More and more of London's gallery space is devoted to installations. London is no longer a city, but a vast art puzzle. Next to Creed's flashing room is Mike Nelson's installation consisting of an illusionistic labyrinth that seems to lead to a dusty Tate storeroom. It's the security guards I feel sorry for, stuck in a faux back room fielding tricky questions about the aesthetic merits of conceptual art simulacra and helping people with low blood sugar find the way out.

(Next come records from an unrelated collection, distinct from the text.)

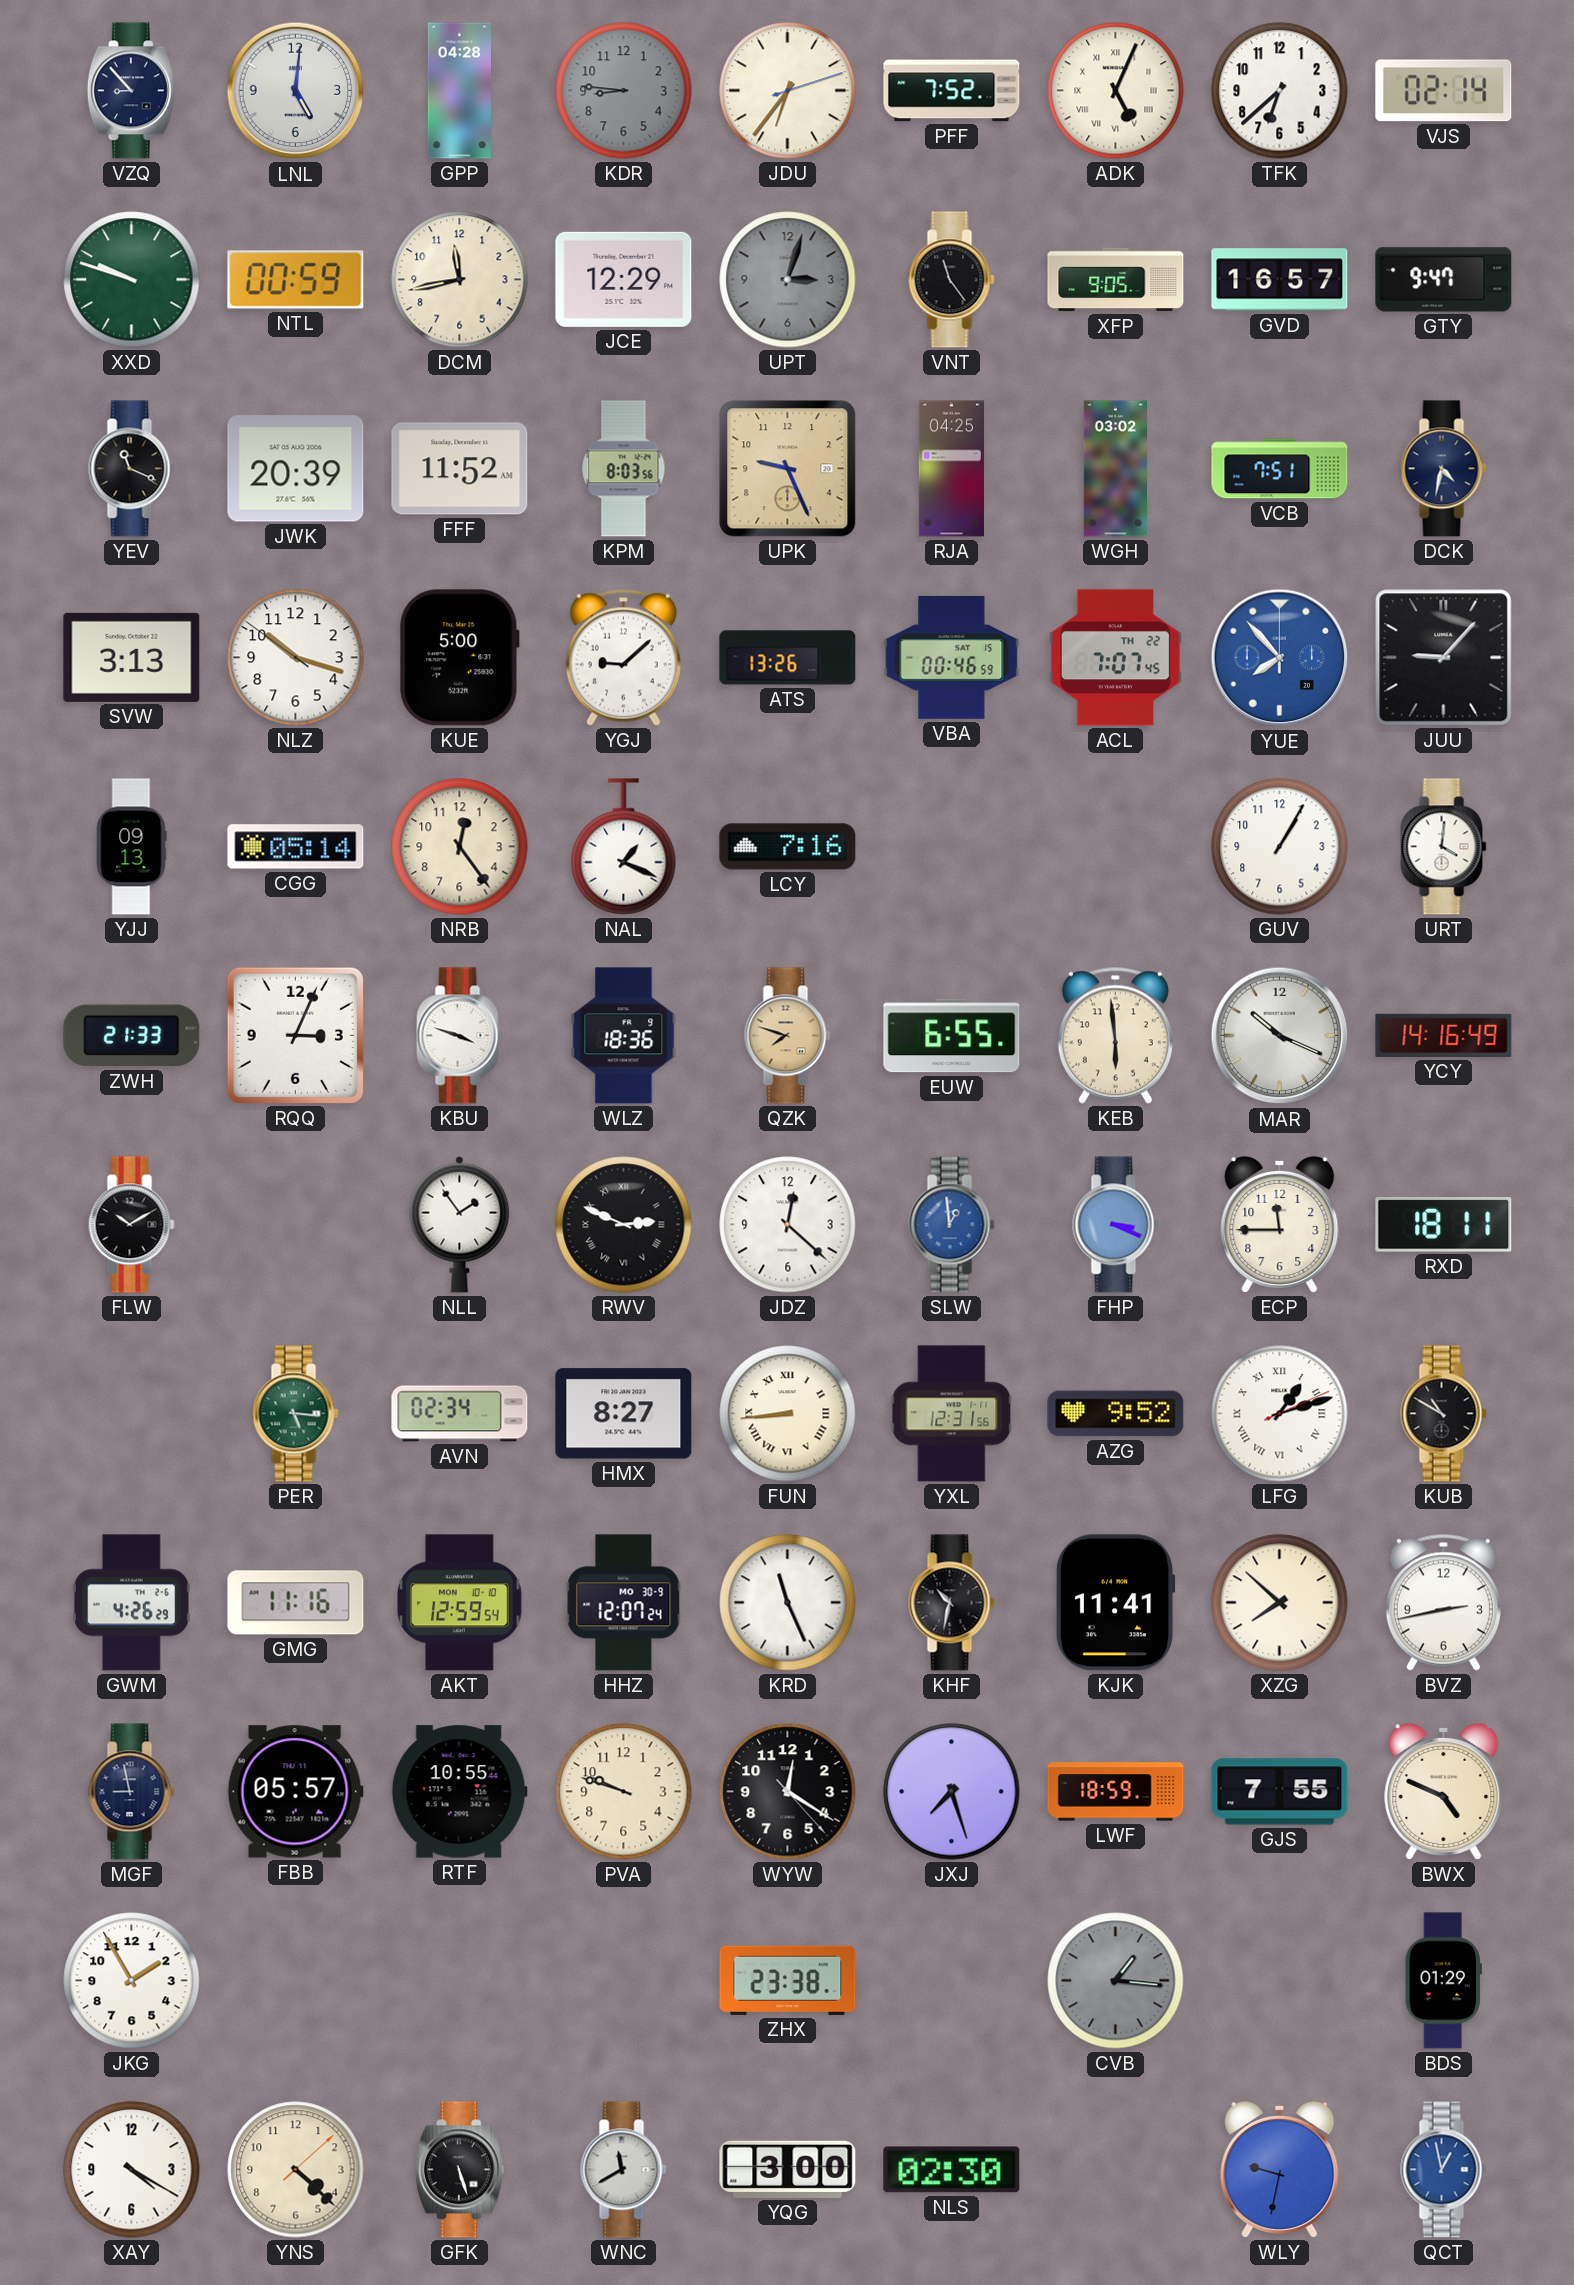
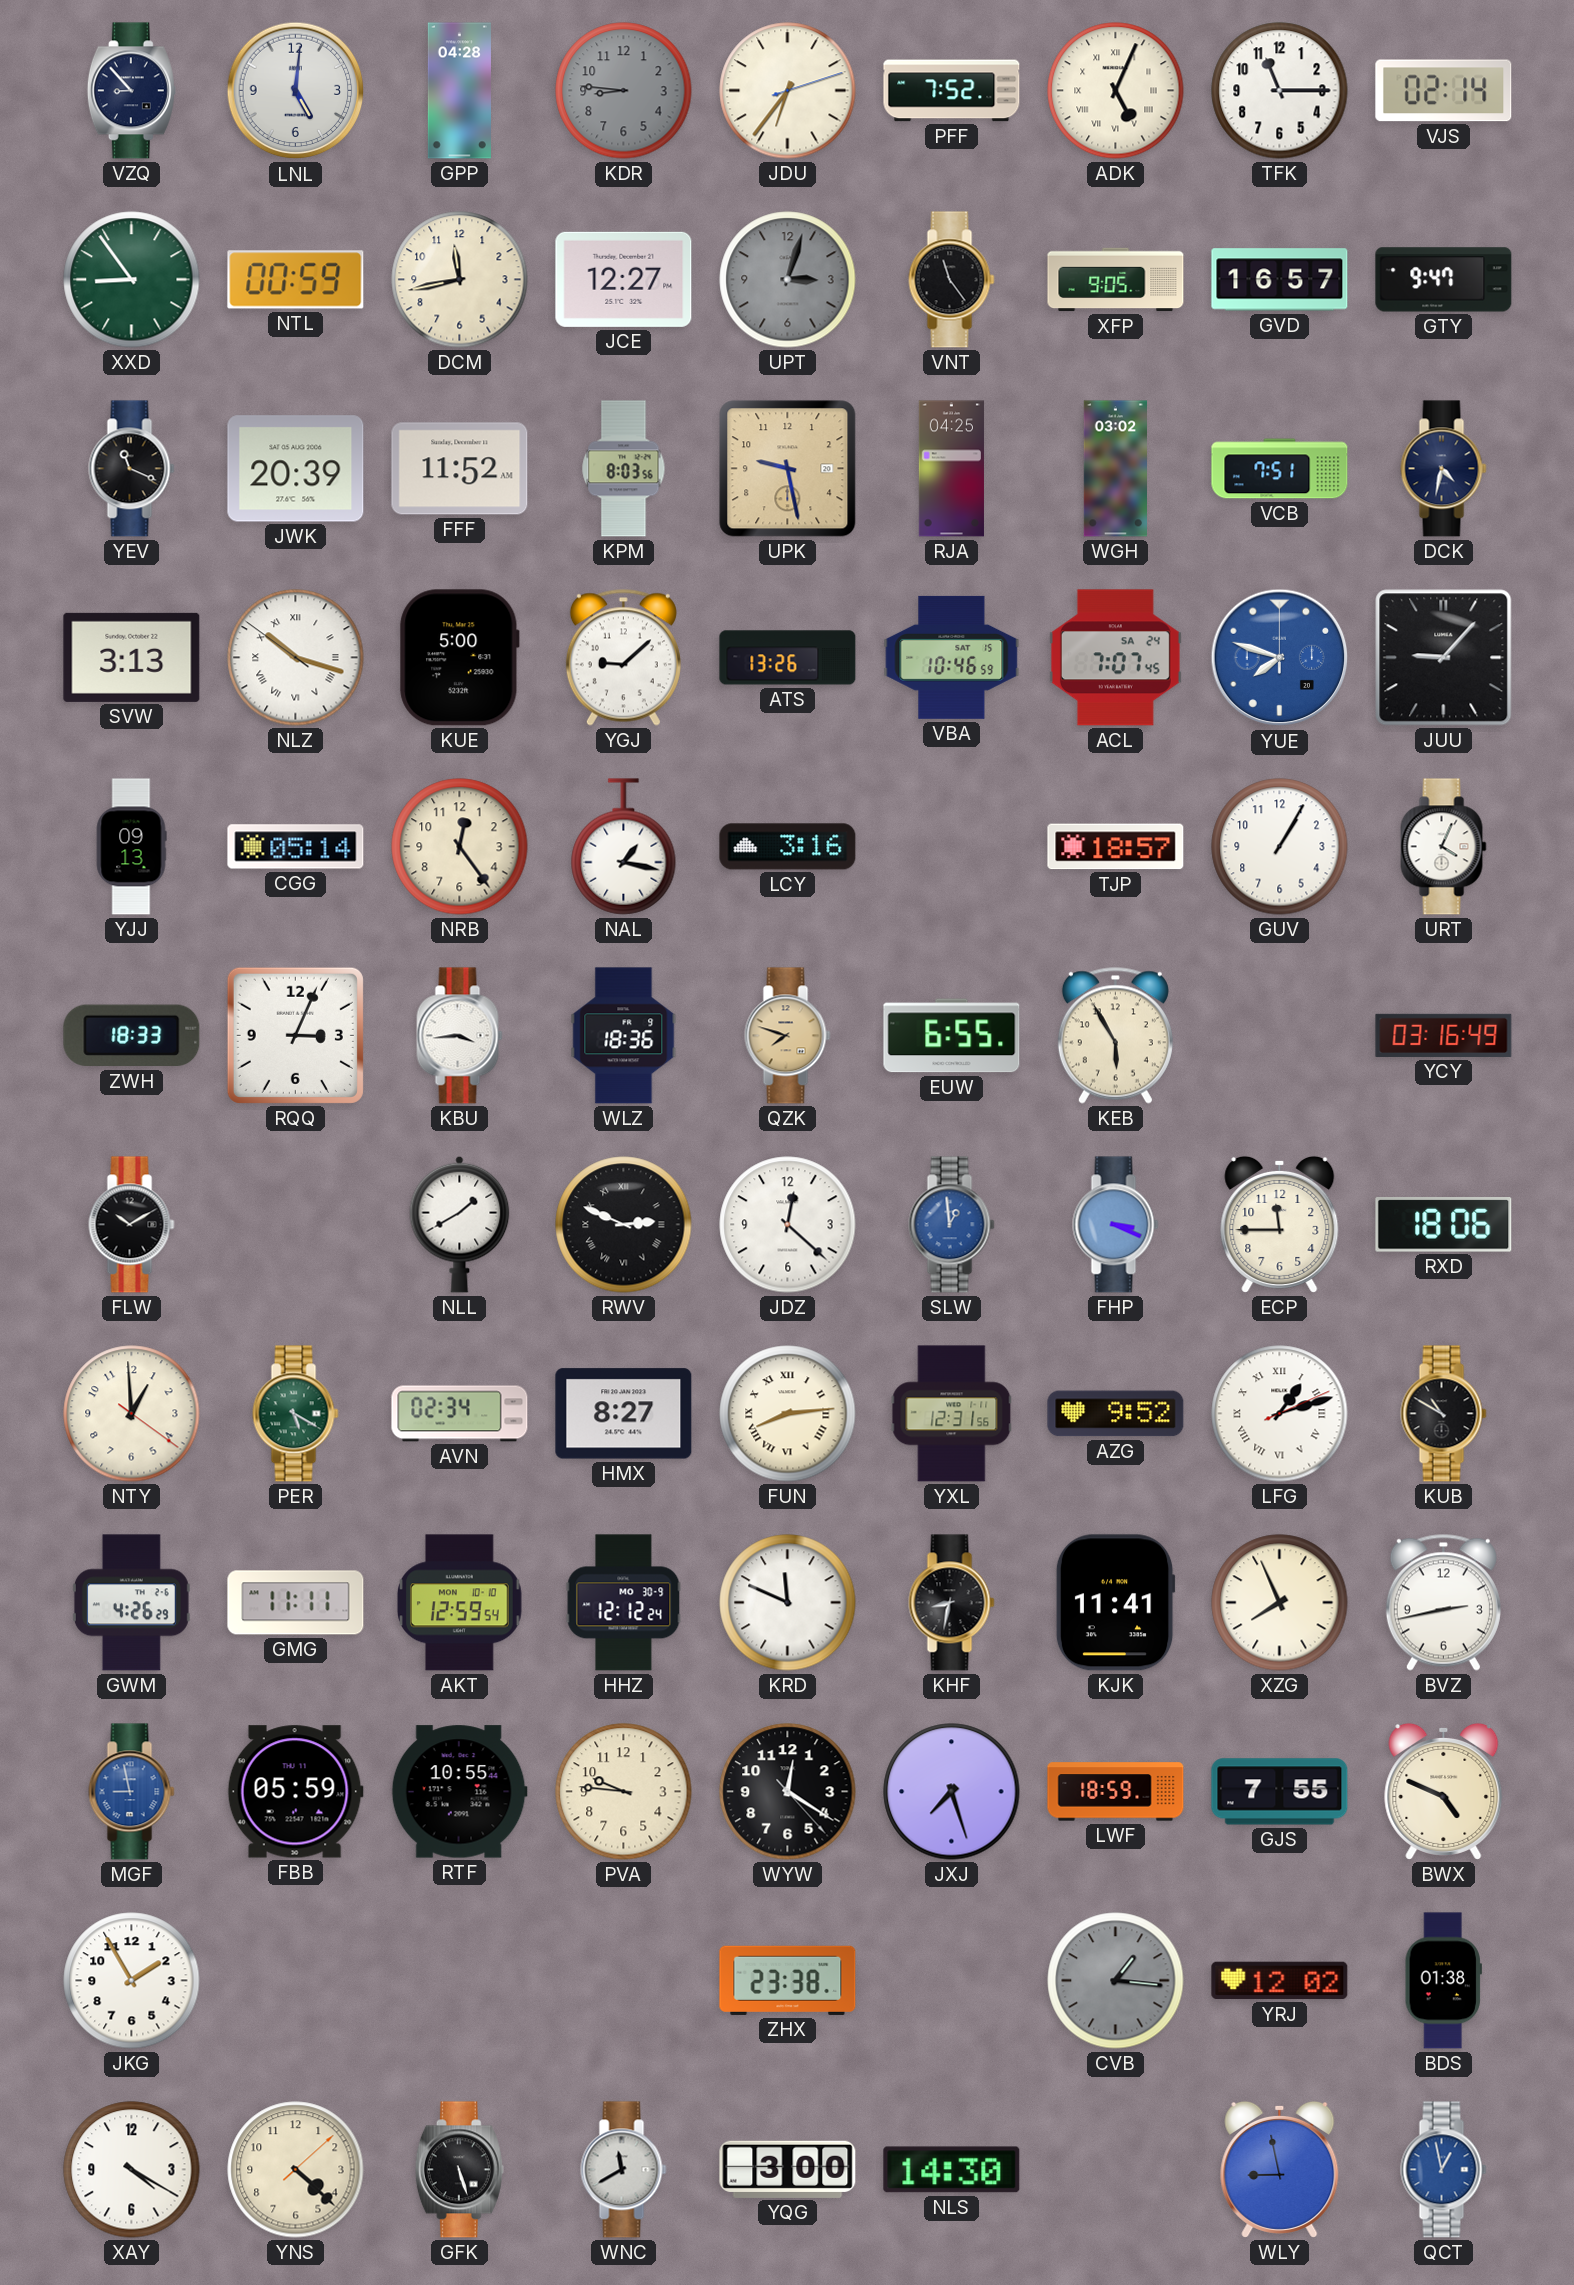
TFK: 6:38 -> 11:15
XXD: 9:48 -> 8:54
JCE: 12:29 -> 12:27
UPK: 9:26 -> 9:28
NLZ numerals: Arabic -> Roman
VBA: 00:46 -> 10:46
ACL date: TH 22 -> SA 24
YUE: 7:53 -> 7:48
NAL: 1:19 -> 1:17
LCY: 7:16 -> 3:16
TJP: none -> 18:57
URT: 4:01 -> 4:04
ZWH: 21:33 -> 18:33
KBU: 3:48 -> 3:44
KEB: 5:59 -> 5:55
MAR: 10:19 -> none
YCY: 14:16 -> 03:16
NLL: 1:54 -> 1:40
RXD: 18:11 -> 18:06
NTY: none -> 12:59
PER: 5:16 -> 5:20
FUN: 8:44 -> 8:14
GMG: 11:16 -> 11:11
HHZ: 12:07 -> 12:12
KRD: 11:26 -> 11:49
KHF: 10:32 -> 8:32
XZG: 7:52 -> 7:56
MGF dial: navy -> blue
FBB: 05:57 -> 05:59
PVA: 9:48 -> 9:46
YRJ: none -> 12:02
BDS: 01:29 -> 01:38
NLS: 02:30 -> 14:30
WLY: 9:32 -> 8:58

Every London postcode has its installation artist. In SW6 Luca Vitoni has created a small wooden box with grass on the ceiling and blue sky on the floor. Visitors can enhance the experience with free yoga sessions. In W2 the Serpentine Gallery has commissioned Doug Aitken to redesign its space as a sequence of dark, carpeted rooms with dramatic filmed images of icy landscapes, waterfalls and bored subway passengers miraculously swinging like gymnasts around a cross-like arrangement of four video screens. The gallery used to be stables, you know. Not to be outdone, in SE1 Tate Modern has a wonderful installation by Juan Munoz.